[Opening Given entries section]

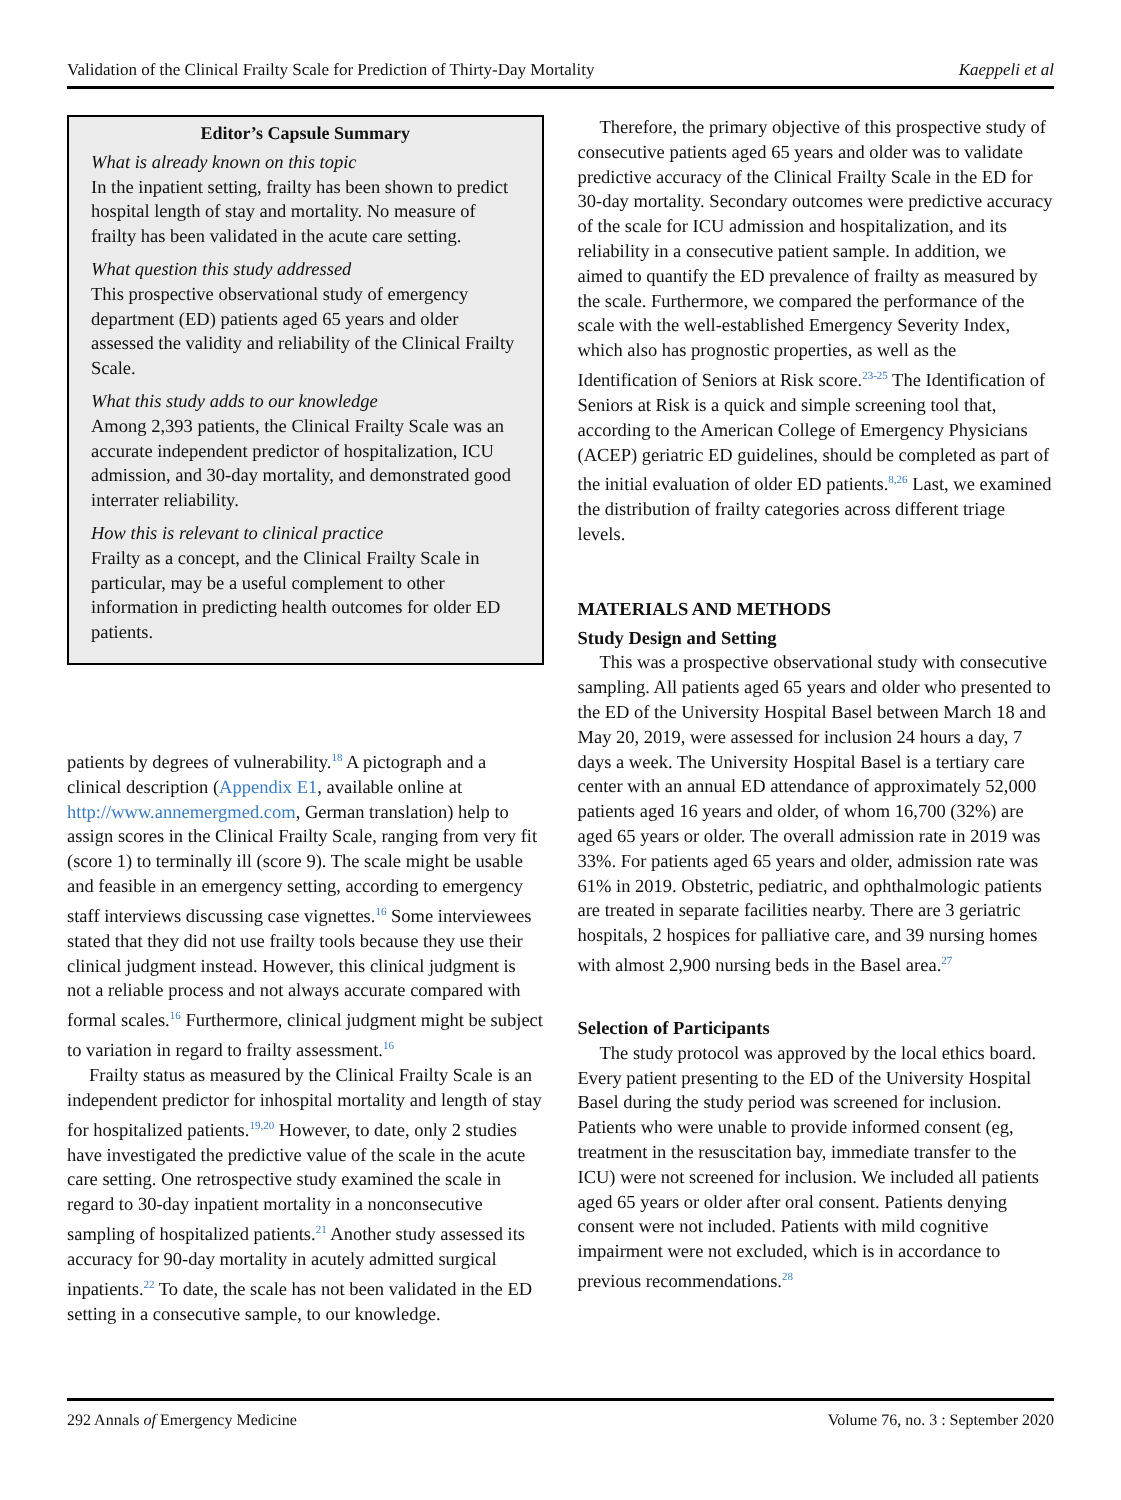Validation of the Clinical Frailty Scale for Prediction of Thirty-Day Mortality Kaeppeli et al
Editor’s Capsule Summary
What is already known on this topic
In the inpatient setting, frailty has been shown to predict hospital length of stay and mortality. No measure of frailty has been validated in the acute care setting.
What question this study addressed
This prospective observational study of emergency department (ED) patients aged 65 years and older assessed the validity and reliability of the Clinical Frailty Scale.
What this study adds to our knowledge
Among 2,393 patients, the Clinical Frailty Scale was an accurate independent predictor of hospitalization, ICU admission, and 30-day mortality, and demonstrated good interrater reliability.
How this is relevant to clinical practice
Frailty as a concept, and the Clinical Frailty Scale in particular, may be a useful complement to other information in predicting health outcomes for older ED patients.
patients by degrees of vulnerability.<sup>18</sup> A pictograph and a clinical description (Appendix E1, available online at http://www.annemergmed.com, German translation) help to assign scores in the Clinical Frailty Scale, ranging from very fit (score 1) to terminally ill (score 9). The scale might be usable and feasible in an emergency setting, according to emergency staff interviews discussing case vignettes.<sup>16</sup> Some interviewees stated that they did not use frailty tools because they use their clinical judgment instead. However, this clinical judgment is not a reliable process and not always accurate compared with formal scales.<sup>16</sup> Furthermore, clinical judgment might be subject to variation in regard to frailty assessment.<sup>16</sup>
Frailty status as measured by the Clinical Frailty Scale is an independent predictor for inhospital mortality and length of stay for hospitalized patients.<sup>19,20</sup> However, to date, only 2 studies have investigated the predictive value of the scale in the acute care setting. One retrospective study examined the scale in regard to 30-day inpatient mortality in a nonconsecutive sampling of hospitalized patients.<sup>21</sup> Another study assessed its accuracy for 90-day mortality in acutely admitted surgical inpatients.<sup>22</sup> To date, the scale has not been validated in the ED setting in a consecutive sample, to our knowledge.
Therefore, the primary objective of this prospective study of consecutive patients aged 65 years and older was to validate predictive accuracy of the Clinical Frailty Scale in the ED for 30-day mortality. Secondary outcomes were predictive accuracy of the scale for ICU admission and hospitalization, and its reliability in a consecutive patient sample. In addition, we aimed to quantify the ED prevalence of frailty as measured by the scale. Furthermore, we compared the performance of the scale with the well-established Emergency Severity Index, which also has prognostic properties, as well as the Identification of Seniors at Risk score.<sup>23-25</sup> The Identification of Seniors at Risk is a quick and simple screening tool that, according to the American College of Emergency Physicians (ACEP) geriatric ED guidelines, should be completed as part of the initial evaluation of older ED patients.<sup>8,26</sup> Last, we examined the distribution of frailty categories across different triage levels.
MATERIALS AND METHODS
Study Design and Setting
This was a prospective observational study with consecutive sampling. All patients aged 65 years and older who presented to the ED of the University Hospital Basel between March 18 and May 20, 2019, were assessed for inclusion 24 hours a day, 7 days a week. The University Hospital Basel is a tertiary care center with an annual ED attendance of approximately 52,000 patients aged 16 years and older, of whom 16,700 (32%) are aged 65 years or older. The overall admission rate in 2019 was 33%. For patients aged 65 years and older, admission rate was 61% in 2019. Obstetric, pediatric, and ophthalmologic patients are treated in separate facilities nearby. There are 3 geriatric hospitals, 2 hospices for palliative care, and 39 nursing homes with almost 2,900 nursing beds in the Basel area.<sup>27</sup>
Selection of Participants
The study protocol was approved by the local ethics board. Every patient presenting to the ED of the University Hospital Basel during the study period was screened for inclusion. Patients who were unable to provide informed consent (eg, treatment in the resuscitation bay, immediate transfer to the ICU) were not screened for inclusion. We included all patients aged 65 years or older after oral consent. Patients denying consent were not included. Patients with mild cognitive impairment were not excluded, which is in accordance to previous recommendations.<sup>28</sup>
292 Annals of Emergency Medicine Volume 76, no. 3 : September 2020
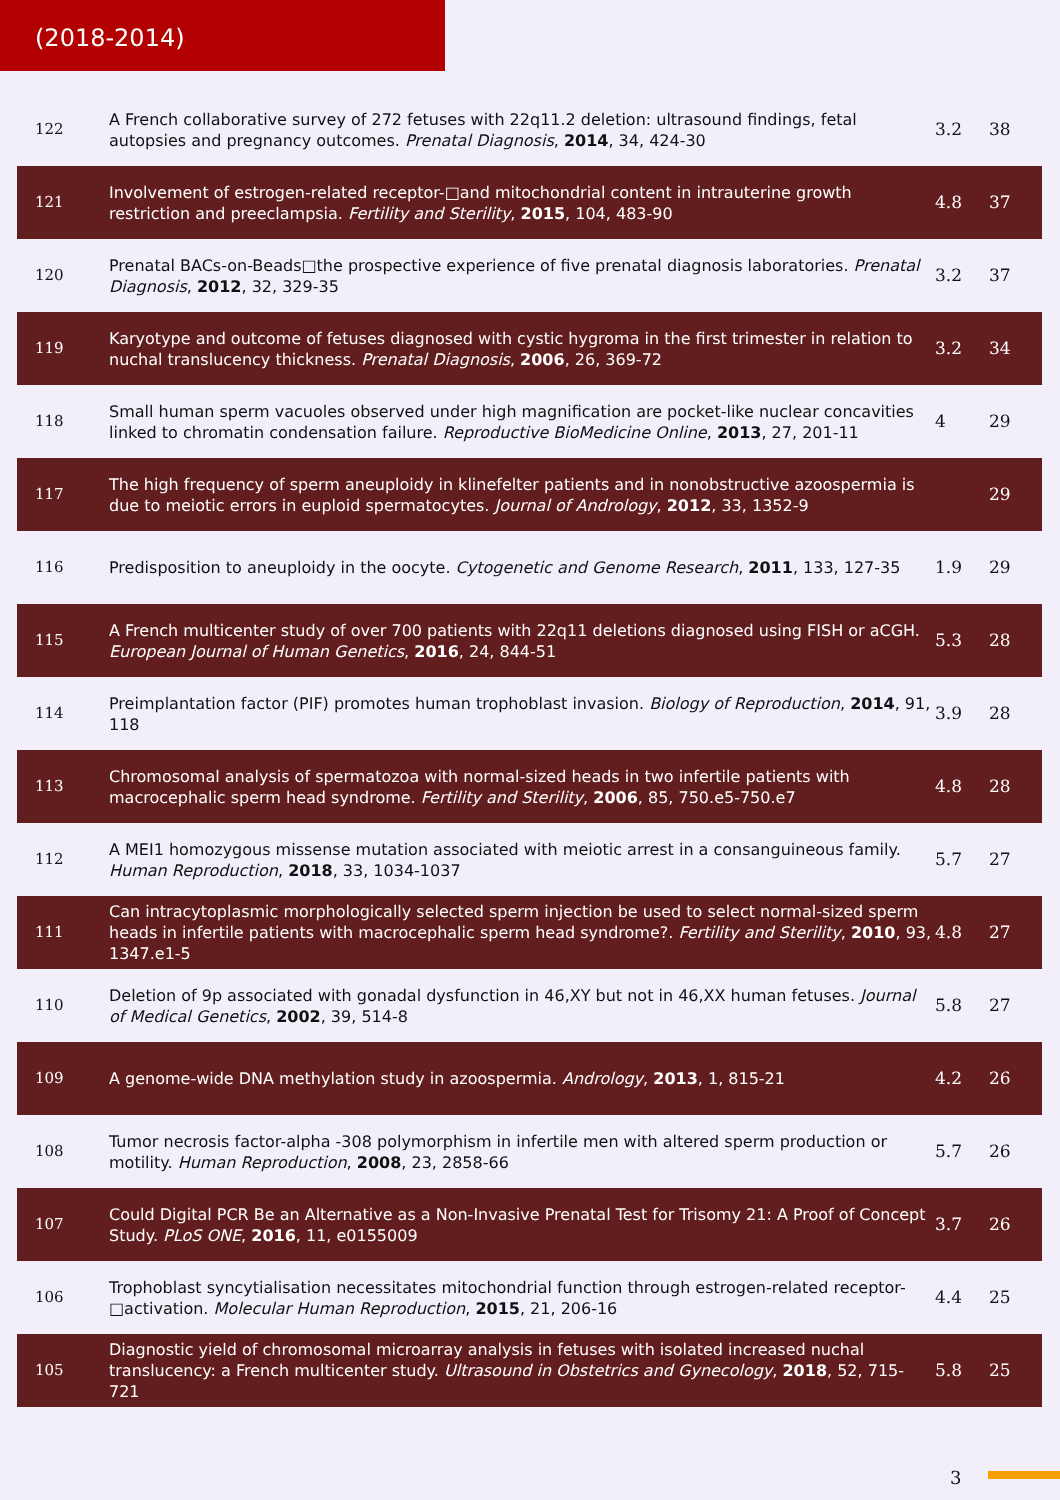(2018-2014)
| 122 | A French collaborative survey of 272 fetuses with 22q11.2 deletion: ultrasound findings, fetal autopsies and pregnancy outcomes. Prenatal Diagnosis , 2014 , 34, 424-30 | 3.2 | 38 |
| 121 | Involvement of estrogen-related receptor-□and mitochondrial content in intrauterine growth restriction and preeclampsia. Fertility and Sterility , 2015 , 104, 483-90 | 4.8 | 37 |
| 120 | Prenatal BACs-on-Beads□the prospective experience of five prenatal diagnosis laboratories. Prenatal Diagnosis , 2012 , 32, 329-35 | 3.2 | 37 |
| 119 | Karyotype and outcome of fetuses diagnosed with cystic hygroma in the first trimester in relation to nuchal translucency thickness. Prenatal Diagnosis , 2006 , 26, 369-72 | 3.2 | 34 |
| 118 | Small human sperm vacuoles observed under high magnification are pocket-like nuclear concavities linked to chromatin condensation failure. Reproductive BioMedicine Online , 2013 , 27, 201-11 | 4 | 29 |
| 117 | The high frequency of sperm aneuploidy in klinefelter patients and in nonobstructive azoospermia is due to meiotic errors in euploid spermatocytes. Journal of Andrology , 2012 , 33, 1352-9 | | 29 |
| 116 | Predisposition to aneuploidy in the oocyte. Cytogenetic and Genome Research , 2011 , 133, 127-35 | 1.9 | 29 |
| 115 | A French multicenter study of over 700 patients with 22q11 deletions diagnosed using FISH or aCGH. European Journal of Human Genetics , 2016 , 24, 844-51 | 5.3 | 28 |
| 114 | Preimplantation factor (PIF) promotes human trophoblast invasion. Biology of Reproduction , 2014 , 91, 118 | 3.9 | 28 |
| 113 | Chromosomal analysis of spermatozoa with normal-sized heads in two infertile patients with macrocephalic sperm head syndrome. Fertility and Sterility , 2006 , 85, 750.e5-750.e7 | 4.8 | 28 |
| 112 | A MEI1 homozygous missense mutation associated with meiotic arrest in a consanguineous family. Human Reproduction , 2018 , 33, 1034-1037 | 5.7 | 27 |
| 111 | Can intracytoplasmic morphologically selected sperm injection be used to select normal-sized sperm heads in infertile patients with macrocephalic sperm head syndrome?. Fertility and Sterility , 2010 , 93, 1347.e1-5 | 4.8 | 27 |
| 110 | Deletion of 9p associated with gonadal dysfunction in 46,XY but not in 46,XX human fetuses. Journal of Medical Genetics , 2002 , 39, 514-8 | 5.8 | 27 |
| 109 | A genome-wide DNA methylation study in azoospermia. Andrology , 2013 , 1, 815-21 | 4.2 | 26 |
| 108 | Tumor necrosis factor-alpha -308 polymorphism in infertile men with altered sperm production or motility. Human Reproduction , 2008 , 23, 2858-66 | 5.7 | 26 |
| 107 | Could Digital PCR Be an Alternative as a Non-Invasive Prenatal Test for Trisomy 21: A Proof of Concept Study. PLoS ONE , 2016 , 11, e0155009 | 3.7 | 26 |
| 106 | Trophoblast syncytialisation necessitates mitochondrial function through estrogen-related receptor-□activation. Molecular Human Reproduction , 2015 , 21, 206-16 | 4.4 | 25 |
| 105 | Diagnostic yield of chromosomal microarray analysis in fetuses with isolated increased nuchal translucency: a French multicenter study. Ultrasound in Obstetrics and Gynecology , 2018 , 52, 715-721 | 5.8 | 25 |
3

[Closing Given entries section]

§ What you need to do
Determine the count of lines in the data that contain the string "diagnosed", and reply with that count alone.

§ Solution to the exercise
2